Crippled Relate+ 2 R2 web site, low CPU hang, DebugDiag, Windbg and a happy ending
Whether you want it or not, sooner or later you'll probably wind up in front of a crippled production environment without any meaningful logs to hold hand with. The pressure is high, let this heavily shortened story begin..
This particular website is hosted on four different web servers, where two are located on a DMZ. After upgrading to Relate+ 2 R2 the websites hosted on the DMZ servers randomly starded to show the unwanted symtoms of low CPU hangs. When browsing the web site you'll end up with a "ReadResponse() failed: The server did not return a response for this request.". And the eventlogs, EPiServerlogs, httperrlogs all say - Nothing!
Tortured by the memories of earlier unexplainable web server errors I realized that it once again was time to grab DebugDiag and try to get a memory dump from at least one of the servers. With the dump on disk it was time to start WinDbg and put on my Tess Ferrandez googles.
After some dirty work and precious time lost (just to get WinDbg to work with a dump from a different OS version is a challange) I stumbled on this webpage:
To shorten the story even more (time is precious):
The root cause to the low cpu hang was the assemblies configured in the compilation section in web.config. From the webpage linked above:
"When the CLR loads an assembly which has an Authenticode signature, it will always try to verify the signature by connecting to the Internet to generate Publisher evidence for the assembly. This is true even if there is no internet connectivity available."

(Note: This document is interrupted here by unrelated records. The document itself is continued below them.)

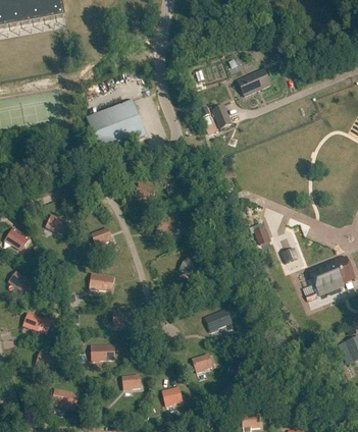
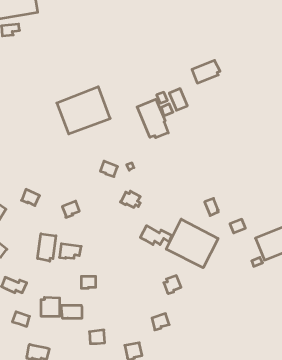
building: none -> [137,99,168,138]
building: none -> [166,219,218,268]
building: none -> [38,234,56,261]
building: none -> [41,297,60,316]

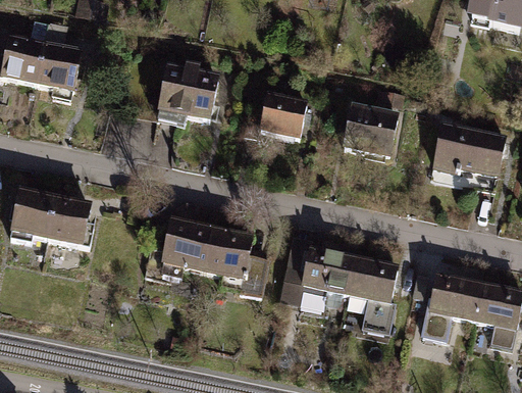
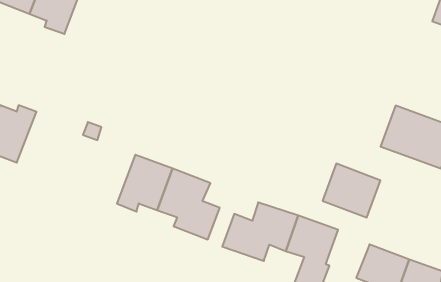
building: [155,62,220,126] -> none
building: [261,93,312,138] -> none
building: [345,105,403,157] -> [323,164,380,218]
building: [45,190,95,256] -> none

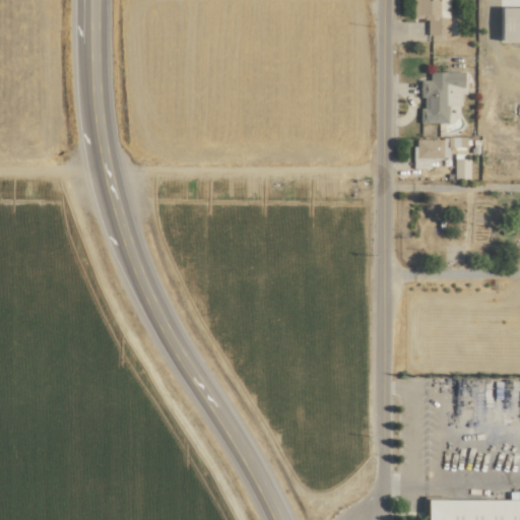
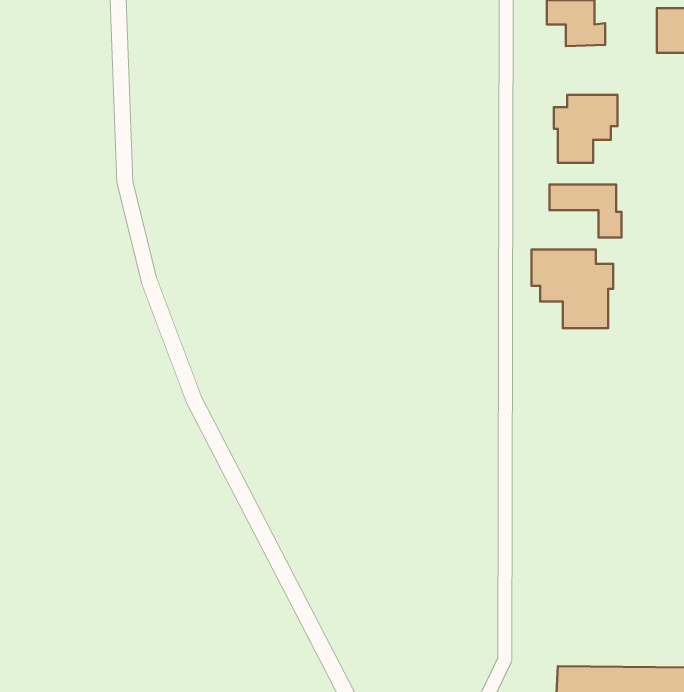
building: none -> [532,250,613,328]

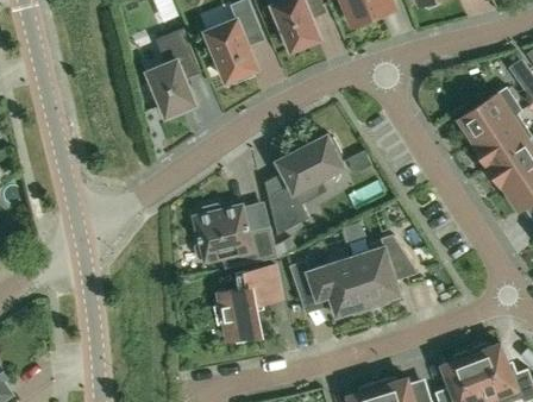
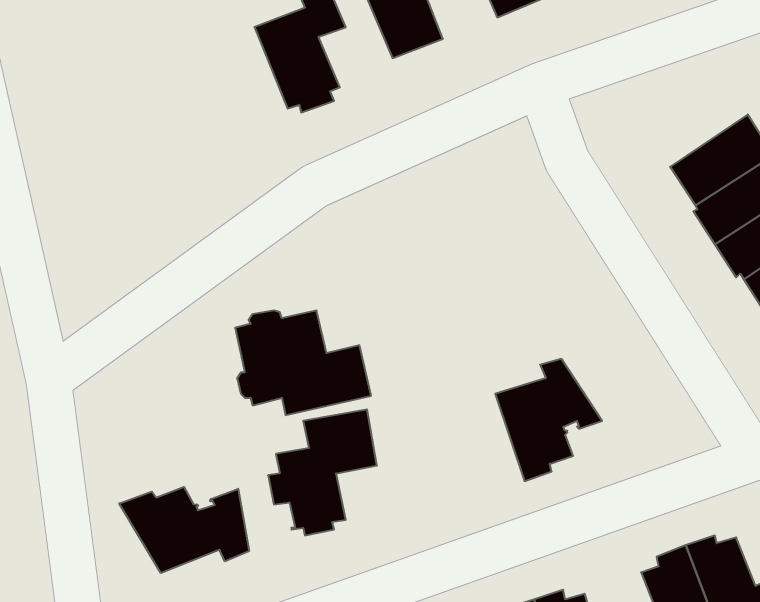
building: [146,30,197,118] -> none
building: [266,136,343,235] -> none
building: [289,257,370,316] -> none
building: none -> [119,487,249,573]

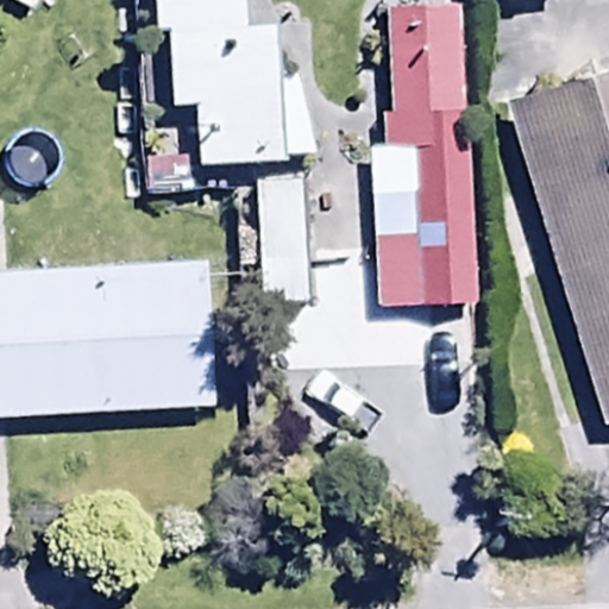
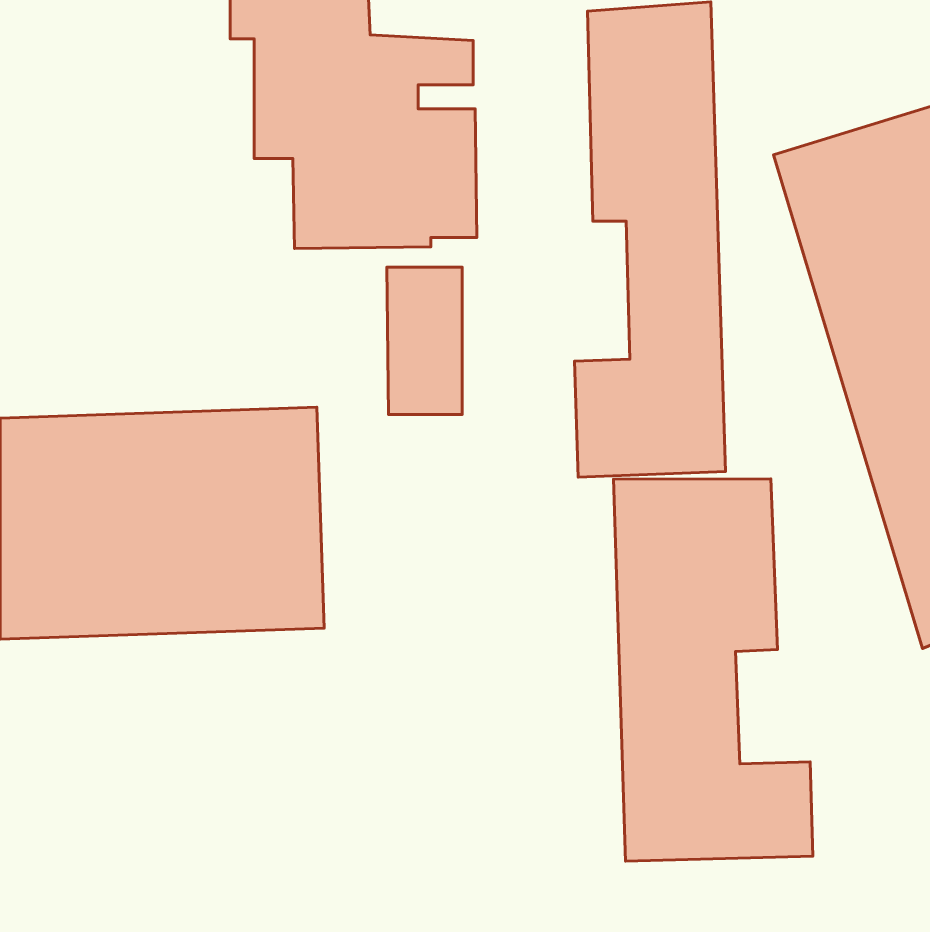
building: none -> [614,479,813,861]

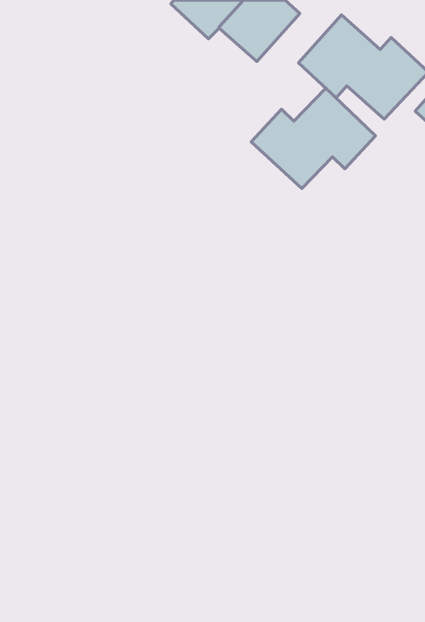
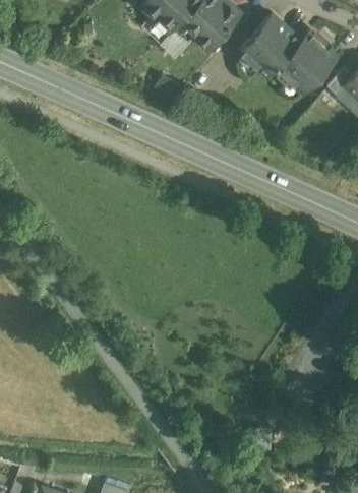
building: [251,88,375,188] -> none

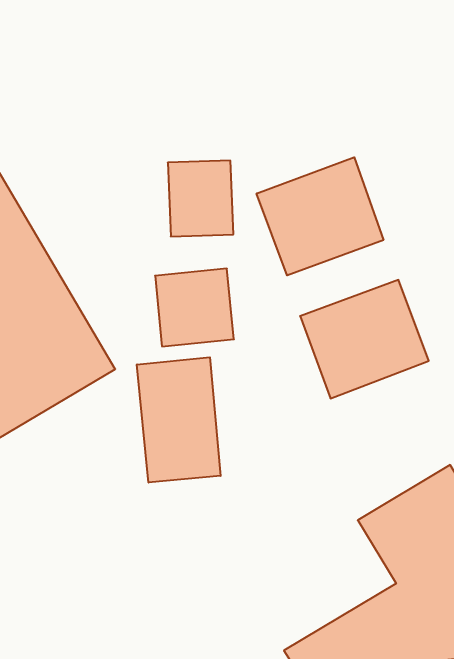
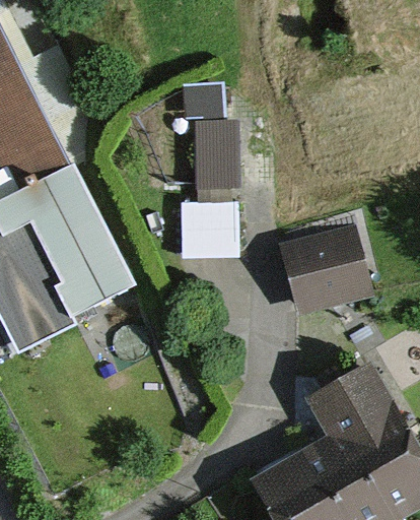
building: [257,157,383,275] -> none
building: [137,357,221,483] -> none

In this particular case the url requested was http://crl.thawte.com/ThawtePrem. Since our hosting partner has a very strict firewall configuration for outgoing http traffic (and more), the unexpected request was blocked which in turn triggered the startup process to halt completely and wait for the verification call to timeout.
To fix this problem you either have to modify the Windows\Microsoft.Net\FrameworkXX\2.0...\Aspnet.config file with
<configuration> <runtime> <generatePublisherEvidence enabled="false"/> </runtime> </configuration>
or open the firewall for outgoing request.
If you bump in to this low CPU hang error, I'll problably can give you some more concrete advices in the debug process. This post was just an attempt to clear my thoughts, the details are left out.